Problem to solve: Please pull out, word for word, the lines of the listing from the one containing "Kontaktieren Sie unsere Experten" through the last line, including both. Leave the pictures out of your answer.

Saved entries
-*-
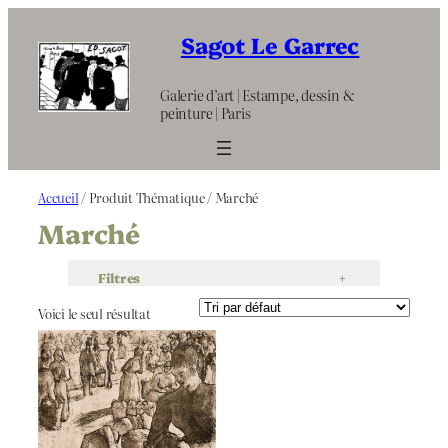
Aller
au
Sagot Le Garrec
contenu
Galerie d’art | Estampe, dessin &
peinture | Paris
Accueil
/ Produit Thématique / Marché
Marché
Filtres
+
Voici le seul résultat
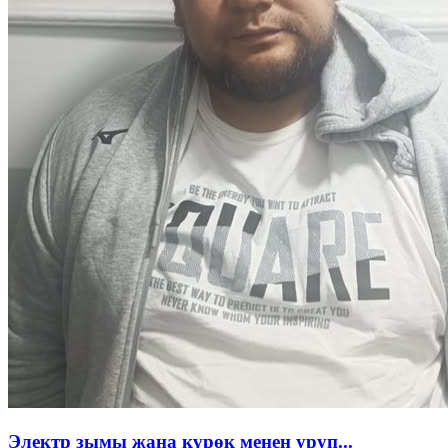
Электр зымы жана күрөк менен уруп...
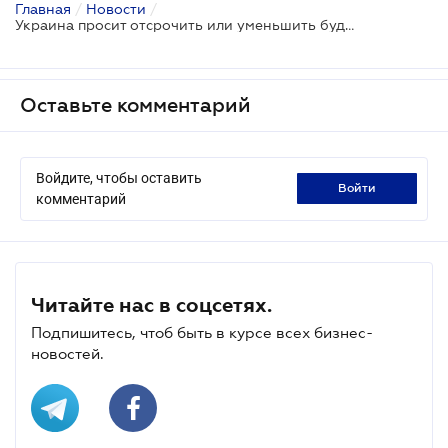
Главная
/
Новости
/
Украина просит отсрочить или уменьшить будущие взносы в бюджет ЕС
Оставьте комментарий
Войдите, чтобы оставить
войти
комментарий
Читайте нас в соцсетях.
Подпишитесь, чтоб быть в курсе всех бизнес-
новостей.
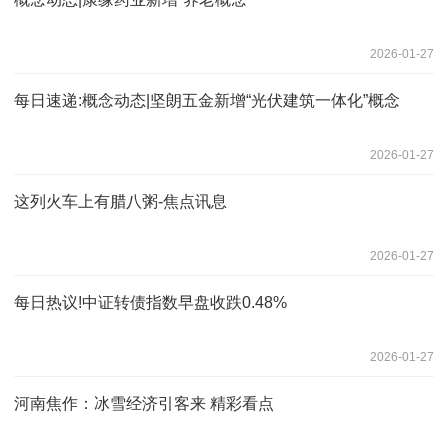
2026-01-27
每日速递:概念动态|坚朗五金新增“光伏建筑一体化”概念
2026-01-27
这列火车上有腊八粥-焦点讯息
2026-01-27
每日热议!中证转债指数早盘收跌0.48%
2026-01-27
河南焦作：冰雪经济引客来 精彩看点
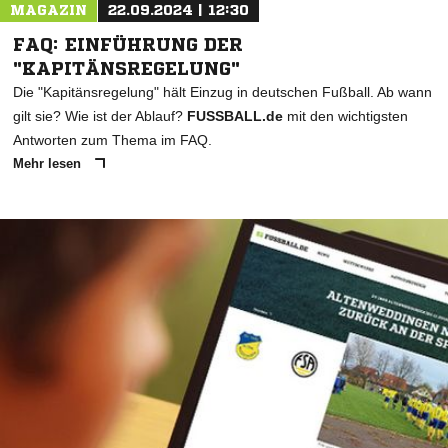
MAGAZIN
22.09.2024 | 12:30
FAQ: EINFÜHRUNG DER
"KAPITÄNSREGELUNG"
Die "Kapitänsregelung" hält Einzug in deutschen Fußball. Ab wann
gilt sie? Wie ist der Ablauf?
FUSSBALL.de
mit den wichtigsten
Antworten zum Thema im FAQ.
Mehr lesen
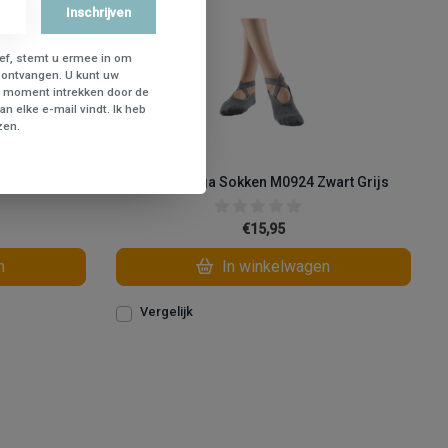
Inschrijven
ief, stemt u ermee in om
 ontvangen. U kunt uw
 moment intrekken door de
n elke e-mail vindt. Ik heb
zen.
rt Turkoois
2 Paar Yoga Sokken M0924 Zwart Grijs
€15,95
n
In winkelwagen
Vergelijk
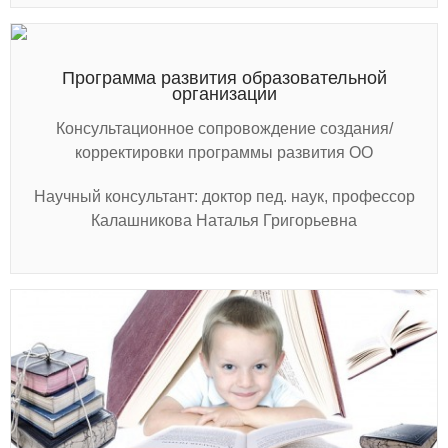
Программа развития образовательной
организации
Консультационное сопровождение создания/
корректировки программы развития ОО
Научный консультант: доктор пед. наук, профессор
Калашникова Наталья Григорьевна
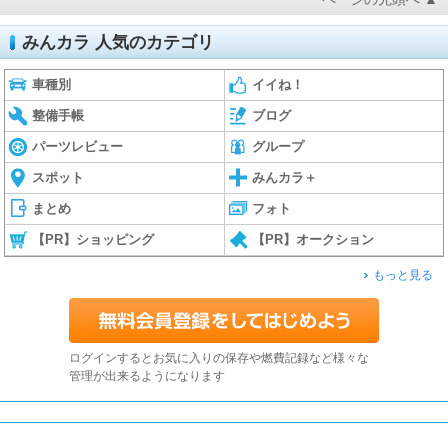
みんカラ 人気のカテゴリ
車種別
イイね！
整備手帳
ブログ
パーツレビュー
グループ
スポット
みんカラ＋
まとめ
フォト
【PR】ショッピング
【PR】オークション
もっと見る
ログインするとお気に入りの保存や燃費記録など様々な
管理が出来るようになります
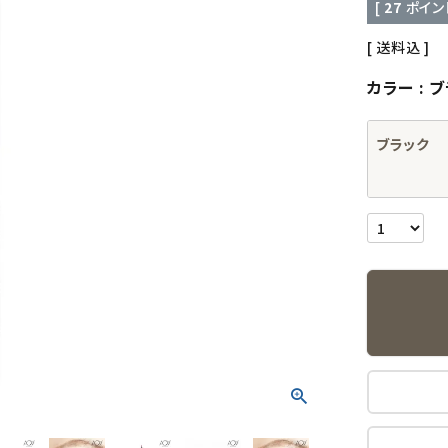
[
27
ポイン
送料込
カラー
ブ
ブラック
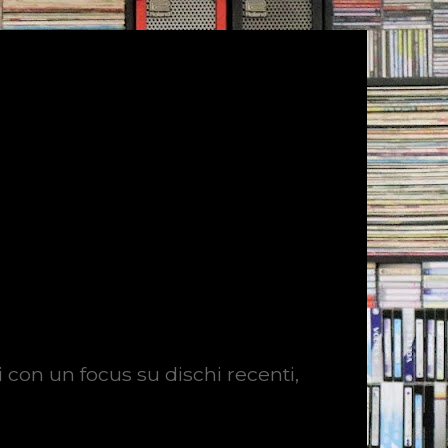
i con un focus su dischi recenti,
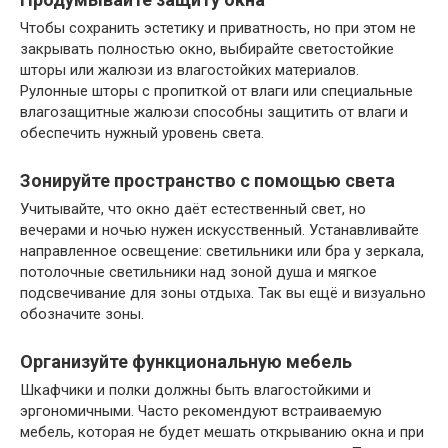
Чтобы сохранить эстетику и приватность, но при этом не
закрывать полностью окно, выбирайте светостойкие
шторы или жалюзи из влагостойких материалов.
Рулонные шторы с пропиткой от влаги или специальные
влагозащитные жалюзи способны защитить от влаги и
обеспечить нужный уровень света.
Зонируйте пространство с помощью света
Учитывайте, что окно даёт естественный свет, но
вечерами и ночью нужен искусственный. Устанавливайте
направленное освещение: светильники или бра у зеркала,
потолочные светильники над зоной душа и мягкое
подсвечивание для зоны отдыха. Так вы ещё и визуально
обозначите зоны.
Организуйте функциональную мебель
Шкафчики и полки должны быть влагостойкими и
эргономичными. Часто рекомендуют встраиваемую
мебель, которая не будет мешать открыванию окна и при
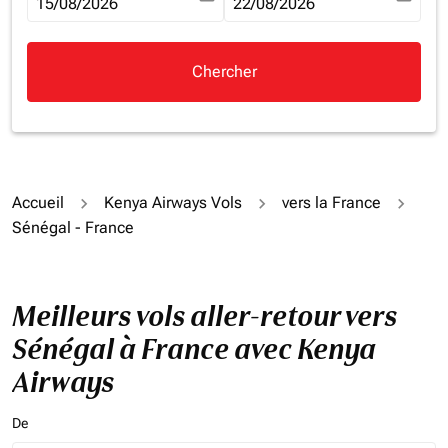
fc-booking-departure-date-aria-label
15/08/2026
fc-booking-return-date-aria-la
22/08/2026
Chercher
Accueil
Kenya Airways Vols
vers la France
Sénégal - France
Meilleurs vols aller-retour vers
Sénégal à France avec Kenya
Airways
De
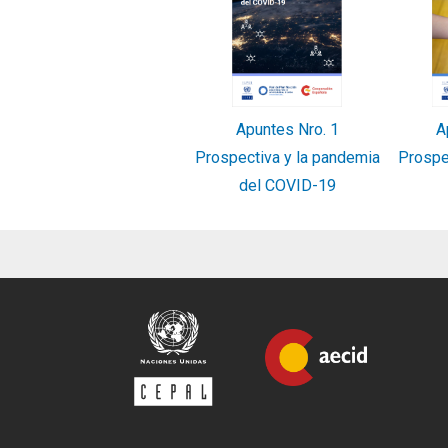
Apuntes Nro. 1
A
Prospectiva y la pandemia
Prospec
del COVID-19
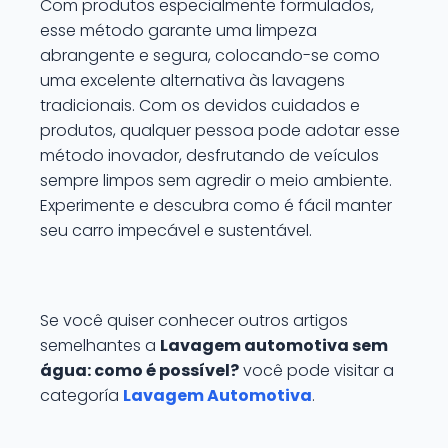
Com produtos especialmente formulados,
esse método garante uma limpeza
abrangente e segura, colocando-se como
uma excelente alternativa às lavagens
tradicionais. Com os devidos cuidados e
produtos, qualquer pessoa pode adotar esse
método inovador, desfrutando de veículos
sempre limpos sem agredir o meio ambiente.
Experimente e descubra como é fácil manter
seu carro impecável e sustentável.
Se você quiser conhecer outros artigos
semelhantes a
Lavagem automotiva sem
água: como é possível?
você pode visitar a
categoría
Lavagem Automotiva
.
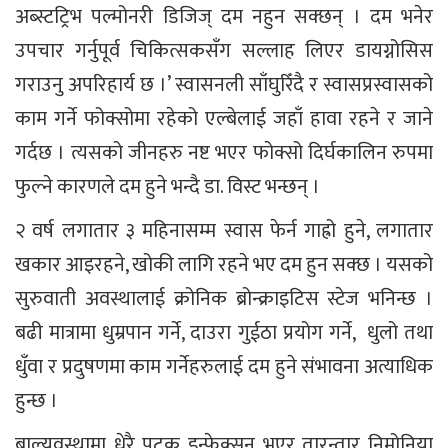
अब्स्टट्रिभ पल्मोनरी डिजिज् दम नहुन सक्छन् । दम भनेर
उपचार गर्नुपूर्व चिकित्सकसँग सल्लाह लिएर डायग्नोसिस
गराउनु अपरिहार्य छ ।’ स्वासनली साँघुरिँदै र स्वासप्रस्वासको
काम गर्ने फोक्सोमा रहेको एल्बेलाई जहाँ हावा रहने र जाने
गर्दछ । त्यसको जीनहरु नष्ट भएर फोक्सो दिर्घकालिन रुपमा
फुल्ने कारणले दम हुने भन्दै डा. विस्ट भन्छन् ।
२ वर्ष लगातार ३ महिनासम्म स्वास फेर्न गाह्रो हुने, लगातार
खकार आइरहने, खोकी लागि रहने भए दम हुन सक्छ । यसको
सुरुवाती अवस्थालाई क्रोनिक ब्रोन्क्राइटिस स्टेज भनिन्छ ।
बढी मात्रामा धुम्रपान गर्ने, दाउरा गुईठा प्रयोग गर्ने, धुलो तथा
धुँवा र प्रदुषणमा काम गर्नेहरुलाई दम हुने संभावना अत्याधिक
हुन्छ ।
बाल्यवस्थामा धेरै पटक इन्फेक्सन भएर तारन्तार निमोनिया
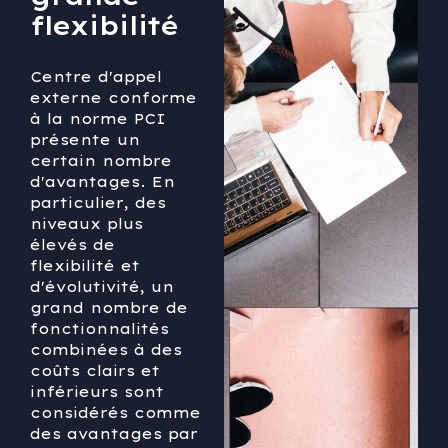
flexibilité
Centre d'appel
externe conforme
à la norme PCI
présente un
certain nombre
d'avantages. En
particulier, des
niveaux plus
élevés de
flexibilité et
d'évolutivité, un
grand nombre de
fonctionnalités
combinées à des
coûts clairs et
inférieurs sont
considérés comme
des avantages par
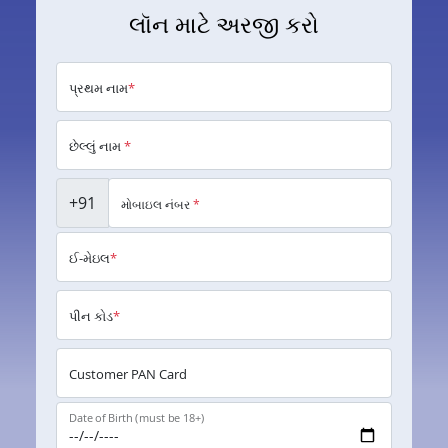
લૉન માટે અરજી કરો
પ્રથમ નામ
*
છેલ્લું નામ
*
+91
મોબાઇલ નંબર
*
ઈ-મેઇલ
*
પીન કોડ
*
Customer PAN Card
Date of Birth (must be 18+)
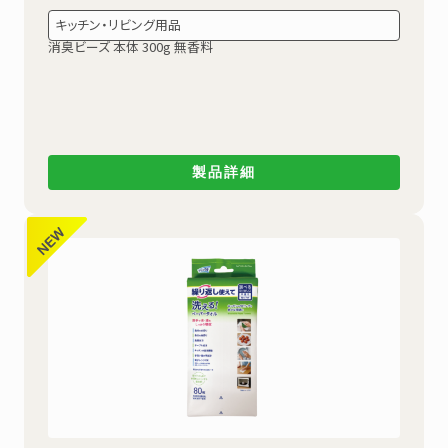
キッチン・リビング用品
消臭ビーズ 本体 300g 無香料
製品詳細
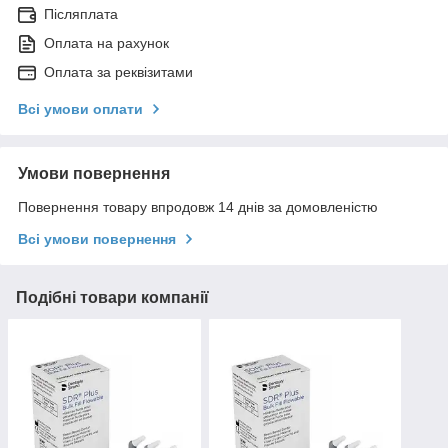
Післяплата
Оплата на рахунок
Оплата за реквізитами
Всі умови оплати
Умови повернення
Повернення товару впродовж 14 днів за домовленістю
Всі умови повернення
Подібні товари компанії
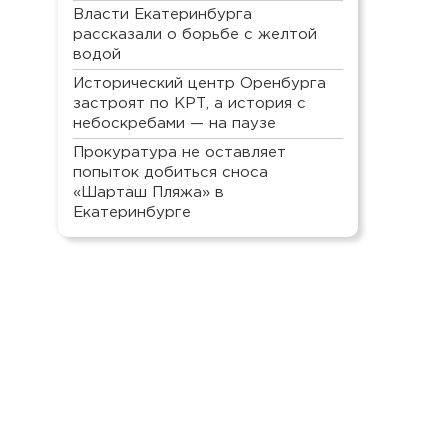
Власти Екатеринбурга
рассказали о борьбе с желтой
водой
Исторический центр Оренбурга
застроят по КРТ, а история с
небоскребами — на паузе
Прокуратура не оставляет
попыток добиться сноса
«Шарташ Пляжа» в
Екатеринбурге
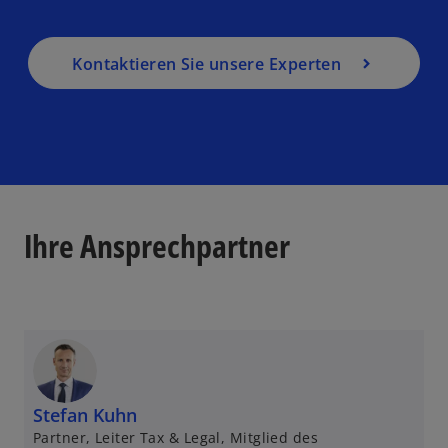
Kontaktieren Sie unsere Experten
Ihre Ansprechpartner
Stefan Kuhn
Partner, Leiter Tax & Legal, Mitglied des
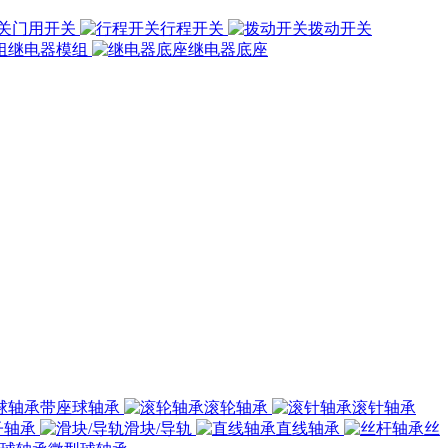
门用开关
行程开关
拨动开关
继电器模组
继电器底座
带座球轴承
滚轮轴承
滚针轴承
子轴承
滑块/导轨
直线轴承
丝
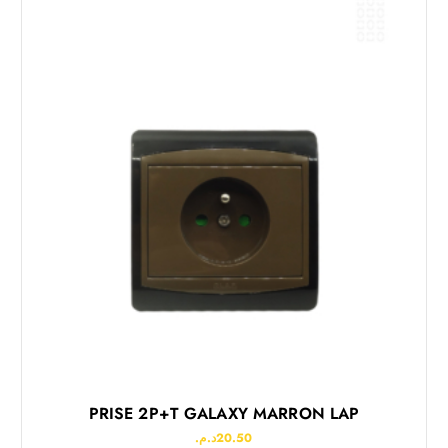
PRISE 2P+T GALAXY MARRON LAP
د.م.
20.50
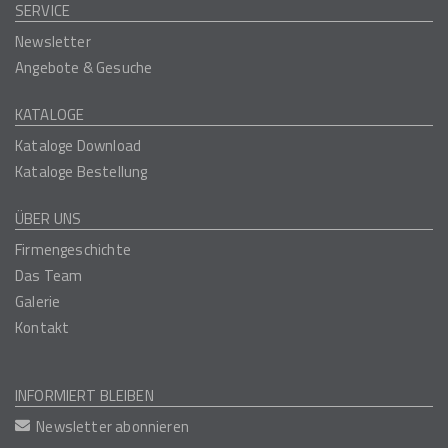
SERVICE
Newsletter
Angebote & Gesuche
KATALOGE
Kataloge Download
Kataloge Bestellung
ÜBER UNS
Firmengeschichte
Das Team
Galerie
Kontakt
INFORMIERT BLEIBEN
Newsletter abonnieren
-*-
Output:
Kontaktieren Sie unsere Experten
Ihre Ansprechpartner
Stefan Kuhn
Partner, Leiter Tax & Legal, Mitglied des
门用开关
行程开关
拨动开关
继电器模组
继电器底座
带座球轴承
滚轮轴承
滚针轴承
子轴承
滑块/导轨
直线轴承
丝
PRISE 2P+T GALAXY MARRON LAP
د.م.
20.50
SERVICE
Newsletter
Angebote & Gesuche
KATALOGE
Kataloge Download
Kataloge Bestellung
ÜBER UNS
Firmengeschichte
Das Team
Galerie
Kontakt
INFORMIERT BLEIBEN
Newsletter abonnieren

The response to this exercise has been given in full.